A: Besides pottering around Wicklow with Tony, having recovered from the empty-nest syndrome and if I haven’t kicked the bucket, I see myself teaching Pharma-Ethics (unethical ethics), or something similar. I hope to put my years of studying, research and life-experience to good use and have many projects in the pipeline. However, I wouldn’t have predicted living the life I now lead, so who knows?
Q: Finally Leonie, some personal questions...
1. What book are you currently reading?
A: I’m studying at the moment, so the book that comes everywhere with me is ‘Principle of Biomedical Ethics’ by Beauchamp and Childress. It’s actually not as bad as it sounds.
2. What was the last CD you listened to (in full)?
A: The Best of John Denver (in the car while I waited for the boys to come out from Jiu-Jitsu training).
3. What is the best movie you have seen this year?
A: ‘Daddy’s Home’ with Will Ferrell and Mark Wahlberg (in the cinema with my 17-year-old son Jack). Absolutely Hilarious - although I think Jack was a little mortified in certain parts.
4. What country would you most like to visit?
A: Italy. We went for a day-trip to Ventimiglia last year (from Monaco) and it was just so incredible. It made us want to return to see more: the old buildings, the markets, the food, the people, the sun, the double decker trains – sweet memories!
5. If you had the choice of being either a defence or prosecution lawyer, which would you choose and why?

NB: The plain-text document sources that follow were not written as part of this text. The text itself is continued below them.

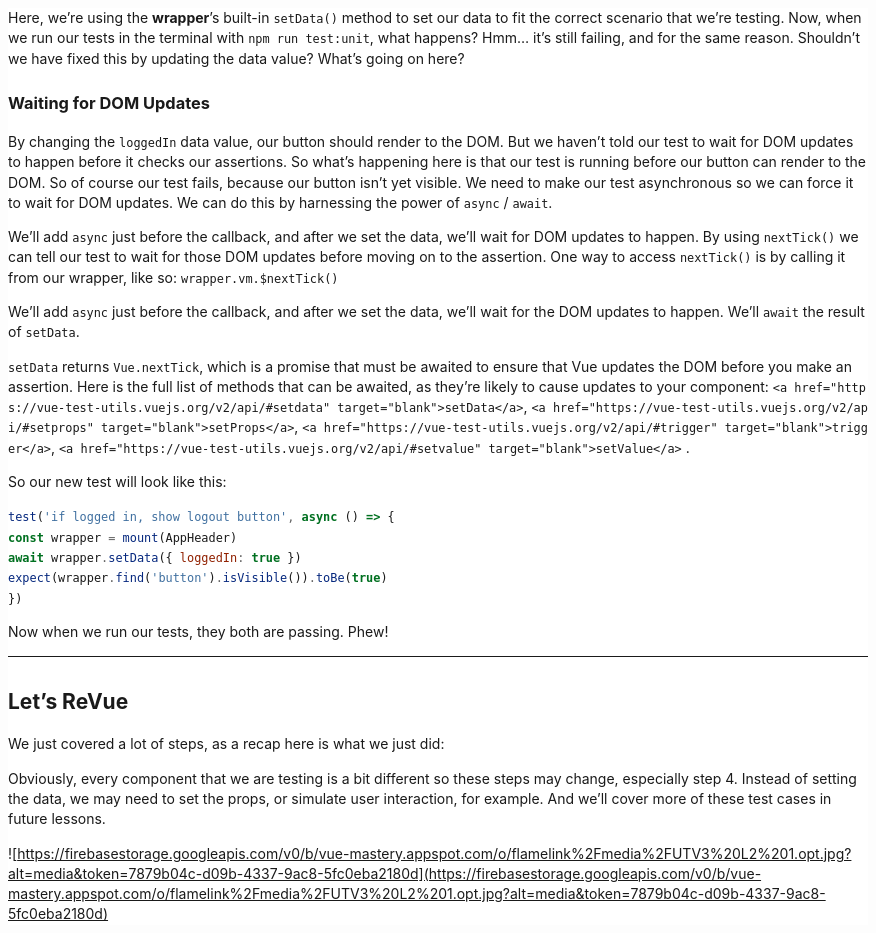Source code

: Here, we’re using the **wrapper**’s built-in `setData()` method to set our data to fit the correct scenario that we’re testing. Now, when we run our tests in the terminal with `npm run test:unit`, what happens? Hmm… it’s still failing, and for the same reason. Shouldn’t we have fixed this by updating the data value? What’s going on here?

### Waiting for DOM Updates

By changing the `loggedIn` data value, our button should render to the DOM. But we haven’t told our test to wait for DOM updates to happen before it checks our assertions. So what’s happening here is that our test is running before our button can render to the DOM. So of course our test fails, because our button isn’t yet visible. We need to make our test asynchronous so we can force it to wait for DOM updates. We can do this by harnessing the power of `async` / `await`.

We’ll add `async` just before the callback, and after we set the data, we’ll wait for DOM updates to happen. By using `nextTick()` we can tell our test to wait for those DOM updates before moving on to the assertion. One way to access `nextTick()` is by calling it from our wrapper, like so: `wrapper.vm.$nextTick()`

We’ll add `async` just before the callback, and after we set the data, we’ll wait for the DOM updates to happen. We’ll `await` the result of `setData`.

`setData` returns `Vue.nextTick`, which is a promise that must be awaited to ensure that Vue updates the DOM before you make an assertion. Here is the full list of methods that can be awaited, as they’re likely to cause updates to your component: `<a href="https://vue-test-utils.vuejs.org/v2/api/#setdata" target="blank">setData</a>`, `<a href="https://vue-test-utils.vuejs.org/v2/api/#setprops" target="blank">setProps</a>`, `<a href="https://vue-test-utils.vuejs.org/v2/api/#trigger" target="blank">trigger</a>`, `<a href="https://vue-test-utils.vuejs.org/v2/api/#setvalue" target="blank">setValue</a>` .

So our new test will look like this:

```jsx
test('if logged in, show logout button', async () => {
const wrapper = mount(AppHeader)
await wrapper.setData({ loggedIn: true })
expect(wrapper.find('button').isVisible()).toBe(true)
})
```

Now when we run our tests, they both are passing. Phew!

---

## Let’s ReVue

We just covered a lot of steps, as a recap here is what we just did:

Obviously, every component that we are testing is a bit different so these steps may change, especially step 4. Instead of setting the data, we may need to set the props, or simulate user interaction, for example. And we’ll cover more of these test cases in future lessons.

![https://firebasestorage.googleapis.com/v0/b/vue-mastery.appspot.com/o/flamelink%2Fmedia%2FUTV3%20L2%201.opt.jpg?alt=media&token=7879b04c-d09b-4337-9ac8-5fc0eba2180d](https://firebasestorage.googleapis.com/v0/b/vue-mastery.appspot.com/o/flamelink%2Fmedia%2FUTV3%20L2%201.opt.jpg?alt=media&token=7879b04c-d09b-4337-9ac8-5fc0eba2180d)
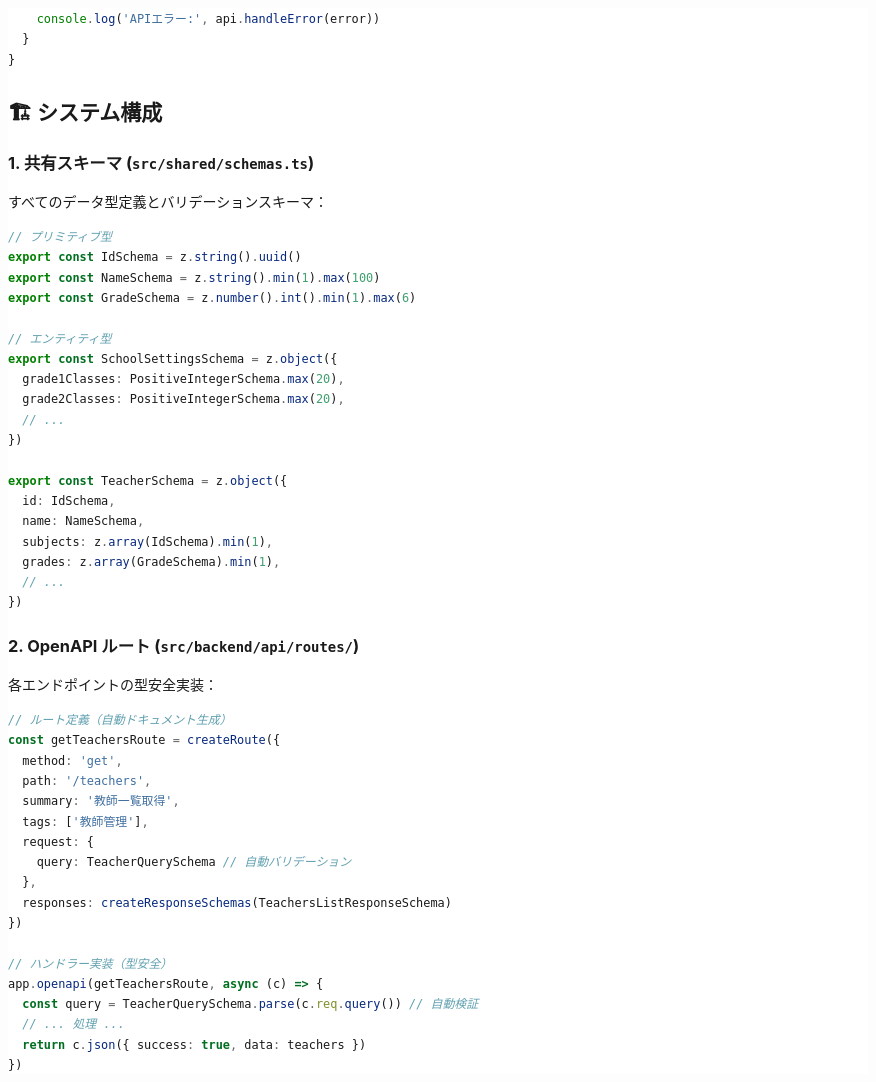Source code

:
 ```typescript
    console.log('APIエラー:', api.handleError(error))
  }
}
```

## 🏗️ システム構成

### 1. 共有スキーマ (`src/shared/schemas.ts`)

すべてのデータ型定義とバリデーションスキーマ：

```typescript
// プリミティブ型
export const IdSchema = z.string().uuid()
export const NameSchema = z.string().min(1).max(100)
export const GradeSchema = z.number().int().min(1).max(6)

// エンティティ型  
export const SchoolSettingsSchema = z.object({
  grade1Classes: PositiveIntegerSchema.max(20),
  grade2Classes: PositiveIntegerSchema.max(20),
  // ...
})

export const TeacherSchema = z.object({
  id: IdSchema,
  name: NameSchema,
  subjects: z.array(IdSchema).min(1),
  grades: z.array(GradeSchema).min(1),
  // ...
})
```

### 2. OpenAPI ルート (`src/backend/api/routes/`)

各エンドポイントの型安全実装：

```typescript
// ルート定義（自動ドキュメント生成）
const getTeachersRoute = createRoute({
  method: 'get',
  path: '/teachers',
  summary: '教師一覧取得',
  tags: ['教師管理'],
  request: {
    query: TeacherQuerySchema // 自動バリデーション
  },
  responses: createResponseSchemas(TeachersListResponseSchema)
})

// ハンドラー実装（型安全）
app.openapi(getTeachersRoute, async (c) => {
  const query = TeacherQuerySchema.parse(c.req.query()) // 自動検証
  // ... 処理 ...
  return c.json({ success: true, data: teachers })
})
```
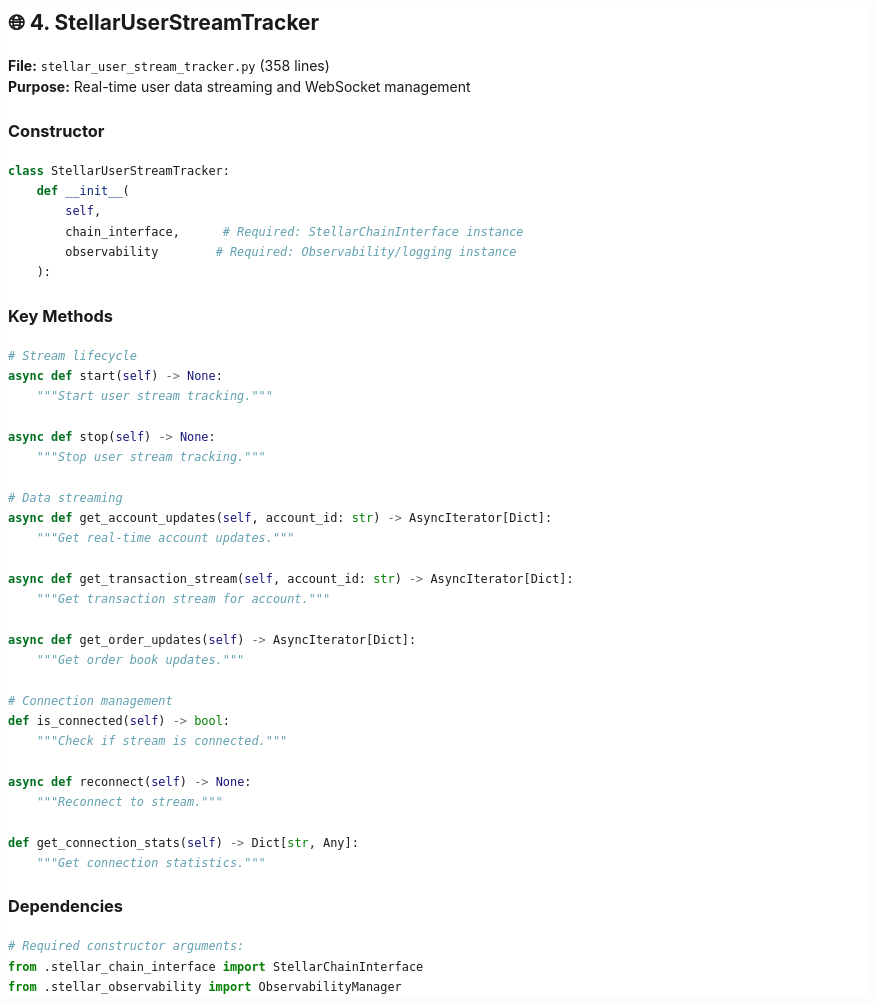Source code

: 
## 🌐 **4. StellarUserStreamTracker**

**File:** `stellar_user_stream_tracker.py` (358 lines)  
**Purpose:** Real-time user data streaming and WebSocket management  

### Constructor

```python
class StellarUserStreamTracker:
    def __init__(
        self,
        chain_interface,      # Required: StellarChainInterface instance
        observability        # Required: Observability/logging instance
    ):
```

### Key Methods

```python
# Stream lifecycle
async def start(self) -> None:
    """Start user stream tracking."""

async def stop(self) -> None:
    """Stop user stream tracking."""

# Data streaming
async def get_account_updates(self, account_id: str) -> AsyncIterator[Dict]:
    """Get real-time account updates."""

async def get_transaction_stream(self, account_id: str) -> AsyncIterator[Dict]:
    """Get transaction stream for account."""

async def get_order_updates(self) -> AsyncIterator[Dict]:
    """Get order book updates."""

# Connection management
def is_connected(self) -> bool:
    """Check if stream is connected."""

async def reconnect(self) -> None:
    """Reconnect to stream."""

def get_connection_stats(self) -> Dict[str, Any]:
    """Get connection statistics."""
```

### Dependencies

```python
# Required constructor arguments:
from .stellar_chain_interface import StellarChainInterface
from .stellar_observability import ObservabilityManager
```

A: Not sure I understand the question, a good lawyer should do both I think. While we’d all love to change the world like Erin Brockovich, if the defending lawyer doesn’t defend the accused to the very best of his ability (particularly if he believes him to be guilty), that may leave the option open for a re-trial or a mistrial. We can all have subjective opinions, but a good legal system should be based on objectivity. HOWEVER, I can’t say I’d be very objective if I was to represent a victim of the pharmaceutical industry.